WHAT YOU ARE ASKED TO DO:
Where a line below includes the word "pour", copy that line.

DATASET CONTENT:
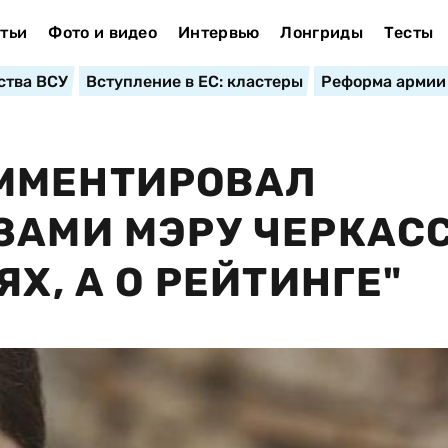
тьи
Фото и видео
Интервью
Лонгриды
Тесты
ства ВСУ
Вступление в ЕС: кластеры
Реформа армии
ММЕНТИРОВАЛ
ЗАМИ МЭРУ ЧЕРКАСС
ЯХ, А О РЕЙТИНГЕ"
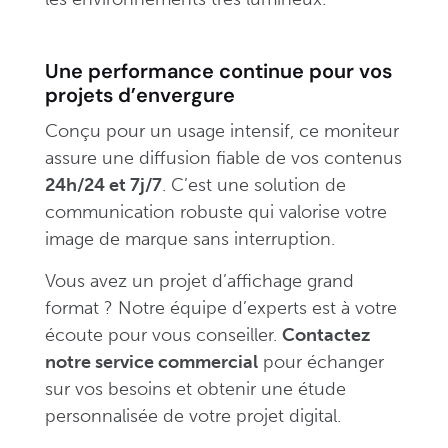
Une performance continue pour vos
projets d’envergure
Conçu pour un usage intensif, ce moniteur
assure une diffusion fiable de vos contenus
24h/24 et 7j/7
. C’est une solution de
communication robuste qui valorise votre
image de marque sans interruption.
Vous avez un projet d’affichage grand
format ? Notre équipe d’experts est à votre
écoute pour vous conseiller.
Contactez
notre service commercial
pour échanger
sur vos besoins et obtenir une étude
personnalisée de votre projet digital.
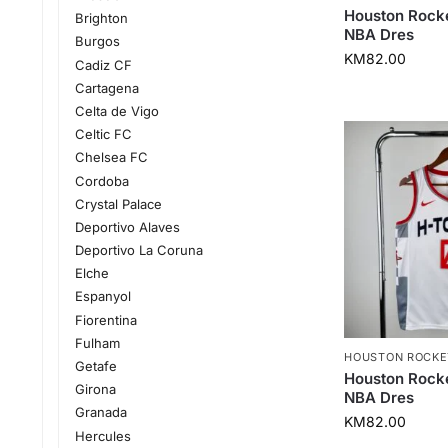
Houston Rock
Brighton
NBA Dres
Burgos
KM
82.00
Cadiz CF
Cartagena
Celta de Vigo
Celtic FC
Chelsea FC
Cordoba
Crystal Palace
Deportivo Alaves
Deportivo La Coruna
Elche
Espanyol
Fiorentina
Fulham
HOUSTON ROCKE
Getafe
Houston Rock
Girona
NBA Dres
Granada
KM
82.00
Hercules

TASK ANSWER:
Une performance continue pour vos
Conçu pour un usage intensif, ce moniteur
écoute pour vous conseiller.
pour échanger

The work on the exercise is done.